Soil Fungi Give Added Benefits to No-Till Farmers

Soil Fungi Give Added Benefits to No-Till Farmers

March 18th, 2013

If you have read about our products containing the soil fungus Trichoderma, you know that a strong soil fungi population in your fields can lead to healthier, more productive plants.  Trichoderma provides multiple benefits to its host plant.  It enhances the anti-oxidative potential of the host.  The fungus aids the plant in building disease resistance.   It also enhances the uptake of water and nutrients while increasing the photosynthetic capabilities of the host plant.  As you can see, soil fungi have the ability to make a crop more productive, but did you know that these fungi can provide added benefits to no-till producers?

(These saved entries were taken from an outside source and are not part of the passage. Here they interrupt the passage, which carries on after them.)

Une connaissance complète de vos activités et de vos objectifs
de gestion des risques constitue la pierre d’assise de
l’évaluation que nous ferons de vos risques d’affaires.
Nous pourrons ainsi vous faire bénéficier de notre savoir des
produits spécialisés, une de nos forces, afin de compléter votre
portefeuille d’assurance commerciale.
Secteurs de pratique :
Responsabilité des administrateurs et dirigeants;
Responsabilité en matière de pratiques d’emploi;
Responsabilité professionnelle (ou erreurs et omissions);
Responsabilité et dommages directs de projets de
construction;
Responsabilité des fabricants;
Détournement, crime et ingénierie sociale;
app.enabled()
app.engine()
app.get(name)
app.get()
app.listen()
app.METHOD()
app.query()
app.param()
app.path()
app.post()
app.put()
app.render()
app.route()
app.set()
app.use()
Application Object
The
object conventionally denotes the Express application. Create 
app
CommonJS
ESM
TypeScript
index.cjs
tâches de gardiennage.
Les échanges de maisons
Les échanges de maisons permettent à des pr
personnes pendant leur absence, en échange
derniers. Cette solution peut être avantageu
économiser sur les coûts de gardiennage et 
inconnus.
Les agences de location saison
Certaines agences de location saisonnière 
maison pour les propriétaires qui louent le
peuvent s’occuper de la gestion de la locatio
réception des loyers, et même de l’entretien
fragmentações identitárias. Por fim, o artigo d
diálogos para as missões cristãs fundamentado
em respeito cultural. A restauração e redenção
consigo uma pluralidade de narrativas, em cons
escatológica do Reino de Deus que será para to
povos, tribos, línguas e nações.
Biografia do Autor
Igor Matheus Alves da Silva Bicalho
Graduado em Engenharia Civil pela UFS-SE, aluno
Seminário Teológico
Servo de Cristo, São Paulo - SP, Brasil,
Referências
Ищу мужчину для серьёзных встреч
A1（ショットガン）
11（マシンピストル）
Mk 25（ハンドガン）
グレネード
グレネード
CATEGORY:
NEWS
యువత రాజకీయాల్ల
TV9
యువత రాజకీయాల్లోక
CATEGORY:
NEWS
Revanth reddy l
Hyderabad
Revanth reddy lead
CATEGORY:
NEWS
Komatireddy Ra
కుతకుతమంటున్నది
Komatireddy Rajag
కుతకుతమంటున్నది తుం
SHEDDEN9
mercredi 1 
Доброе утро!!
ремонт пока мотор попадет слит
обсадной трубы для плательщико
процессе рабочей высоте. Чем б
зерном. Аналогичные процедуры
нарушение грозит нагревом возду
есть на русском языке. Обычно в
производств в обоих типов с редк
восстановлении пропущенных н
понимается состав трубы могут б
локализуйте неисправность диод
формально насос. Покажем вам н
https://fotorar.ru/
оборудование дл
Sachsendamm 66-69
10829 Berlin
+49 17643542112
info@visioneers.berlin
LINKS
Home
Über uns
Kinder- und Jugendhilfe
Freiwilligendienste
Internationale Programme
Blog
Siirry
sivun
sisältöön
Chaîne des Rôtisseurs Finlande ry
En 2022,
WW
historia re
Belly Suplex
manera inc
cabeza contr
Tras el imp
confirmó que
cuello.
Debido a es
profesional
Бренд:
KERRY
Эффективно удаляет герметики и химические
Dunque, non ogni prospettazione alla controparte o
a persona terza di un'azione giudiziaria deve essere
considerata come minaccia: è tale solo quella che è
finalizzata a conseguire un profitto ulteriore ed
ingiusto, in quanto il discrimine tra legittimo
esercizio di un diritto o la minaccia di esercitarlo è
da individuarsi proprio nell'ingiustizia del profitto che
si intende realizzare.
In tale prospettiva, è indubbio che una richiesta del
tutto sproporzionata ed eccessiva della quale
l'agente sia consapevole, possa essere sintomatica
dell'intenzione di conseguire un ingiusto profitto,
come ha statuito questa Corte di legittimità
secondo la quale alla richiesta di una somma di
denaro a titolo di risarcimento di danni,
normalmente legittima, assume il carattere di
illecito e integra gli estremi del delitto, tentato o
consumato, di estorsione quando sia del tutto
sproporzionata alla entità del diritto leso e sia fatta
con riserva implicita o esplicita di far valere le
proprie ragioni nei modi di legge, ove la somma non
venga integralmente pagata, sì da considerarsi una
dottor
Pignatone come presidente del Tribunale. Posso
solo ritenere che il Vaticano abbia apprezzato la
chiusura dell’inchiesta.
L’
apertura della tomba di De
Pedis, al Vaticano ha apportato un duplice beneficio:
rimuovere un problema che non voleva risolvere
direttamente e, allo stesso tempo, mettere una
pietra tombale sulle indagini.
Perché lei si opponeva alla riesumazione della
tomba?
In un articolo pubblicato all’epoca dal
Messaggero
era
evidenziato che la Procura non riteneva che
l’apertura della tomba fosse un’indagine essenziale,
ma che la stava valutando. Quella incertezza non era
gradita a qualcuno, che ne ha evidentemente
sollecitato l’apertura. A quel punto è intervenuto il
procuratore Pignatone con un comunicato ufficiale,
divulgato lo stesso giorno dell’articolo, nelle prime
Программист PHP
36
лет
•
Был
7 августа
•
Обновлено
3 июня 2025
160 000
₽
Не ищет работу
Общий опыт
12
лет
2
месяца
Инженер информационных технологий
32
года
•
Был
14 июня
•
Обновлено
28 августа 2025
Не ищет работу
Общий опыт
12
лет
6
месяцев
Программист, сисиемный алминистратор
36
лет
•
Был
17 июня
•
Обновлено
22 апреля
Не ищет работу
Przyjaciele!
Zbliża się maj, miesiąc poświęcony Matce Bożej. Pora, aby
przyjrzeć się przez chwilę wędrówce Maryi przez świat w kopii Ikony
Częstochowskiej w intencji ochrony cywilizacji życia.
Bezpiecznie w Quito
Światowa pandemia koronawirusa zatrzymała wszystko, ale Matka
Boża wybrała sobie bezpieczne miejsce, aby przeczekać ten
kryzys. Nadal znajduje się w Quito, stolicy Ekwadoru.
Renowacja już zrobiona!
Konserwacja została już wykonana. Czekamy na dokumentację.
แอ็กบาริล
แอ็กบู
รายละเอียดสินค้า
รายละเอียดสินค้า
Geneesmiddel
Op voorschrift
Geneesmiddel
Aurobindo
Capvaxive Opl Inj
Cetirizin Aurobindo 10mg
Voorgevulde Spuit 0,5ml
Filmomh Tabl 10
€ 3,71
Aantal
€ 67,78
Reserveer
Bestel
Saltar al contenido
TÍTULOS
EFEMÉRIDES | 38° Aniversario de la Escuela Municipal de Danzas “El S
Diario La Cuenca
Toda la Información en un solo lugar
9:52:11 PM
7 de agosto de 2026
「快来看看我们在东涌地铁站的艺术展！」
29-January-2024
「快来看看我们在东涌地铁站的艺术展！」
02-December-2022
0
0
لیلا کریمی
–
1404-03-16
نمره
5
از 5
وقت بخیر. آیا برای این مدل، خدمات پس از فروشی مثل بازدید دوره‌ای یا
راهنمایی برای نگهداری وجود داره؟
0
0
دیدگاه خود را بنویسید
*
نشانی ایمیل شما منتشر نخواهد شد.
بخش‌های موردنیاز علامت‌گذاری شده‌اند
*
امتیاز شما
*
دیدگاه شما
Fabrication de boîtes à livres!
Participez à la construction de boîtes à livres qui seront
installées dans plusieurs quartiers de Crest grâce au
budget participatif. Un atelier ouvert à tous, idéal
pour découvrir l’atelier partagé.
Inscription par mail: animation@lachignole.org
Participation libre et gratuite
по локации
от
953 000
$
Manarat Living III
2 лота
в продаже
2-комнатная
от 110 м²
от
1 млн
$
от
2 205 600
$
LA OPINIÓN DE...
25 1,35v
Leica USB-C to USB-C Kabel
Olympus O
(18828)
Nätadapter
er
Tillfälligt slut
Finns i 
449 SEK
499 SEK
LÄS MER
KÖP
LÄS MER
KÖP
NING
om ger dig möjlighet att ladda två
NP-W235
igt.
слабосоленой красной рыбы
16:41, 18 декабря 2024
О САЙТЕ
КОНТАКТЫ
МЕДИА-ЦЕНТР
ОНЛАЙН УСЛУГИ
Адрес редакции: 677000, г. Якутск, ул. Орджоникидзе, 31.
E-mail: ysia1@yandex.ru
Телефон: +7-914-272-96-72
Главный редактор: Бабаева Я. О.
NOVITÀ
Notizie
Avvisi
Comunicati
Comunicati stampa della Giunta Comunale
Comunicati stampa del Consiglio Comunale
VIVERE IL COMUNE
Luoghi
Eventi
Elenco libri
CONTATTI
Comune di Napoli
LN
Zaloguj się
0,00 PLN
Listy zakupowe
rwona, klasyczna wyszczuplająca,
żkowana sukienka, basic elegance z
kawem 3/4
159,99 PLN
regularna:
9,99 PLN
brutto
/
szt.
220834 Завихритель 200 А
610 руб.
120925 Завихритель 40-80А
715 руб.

According to an article from the Ohio State University Extension, soil fungi have features that are specifically beneficial to farmers using no-till methods.  One such feature is the fungi’s ability to produce glomalin.  Glomalin is a sticky substance that surrounds microaggregate soil particles and glues them together to form macroaggregate soil particles.  These larger soil particles allow increased water infiltration and soil water holding capacity.  The macroaggregate particles also decrease soil compaction, as they cannot be as densely packed as microaggregates.

Soil fungi greatly increase the surface area for plant roots and efficiently transport nutrients back to the plant.  The fungal hyphae (fungus filaments similar to a root hair) can explore up to 20% of the soil volume due to their small size compared to only 1% by root hairs.  In no-till soil matrices where the soil has not been broken up by tillage, this enhanced penetration can increase the plant’s ability to collect and utilize nutrients.

Soil fungi in no-till fields also have a better chance of surviving and benefiting next year’s crop.  Soil fungi often have enough resilience to convert from one resting stage to another when nutrient levels are low.  Fungal hyphae must be in close contact with living or dead organic soil residues to absorb nutrient and survive.  If a farmer keeps root systems intact over winter, or plants cover crops, the fungi may be able to latch on to these plants and remain active until the next growing season.

Soil fungi like the Trichoderma in our iGET technology have obvious benefits for plants in any growing conditions, and this research shows that it can have even more for plants in no-till soil conditions.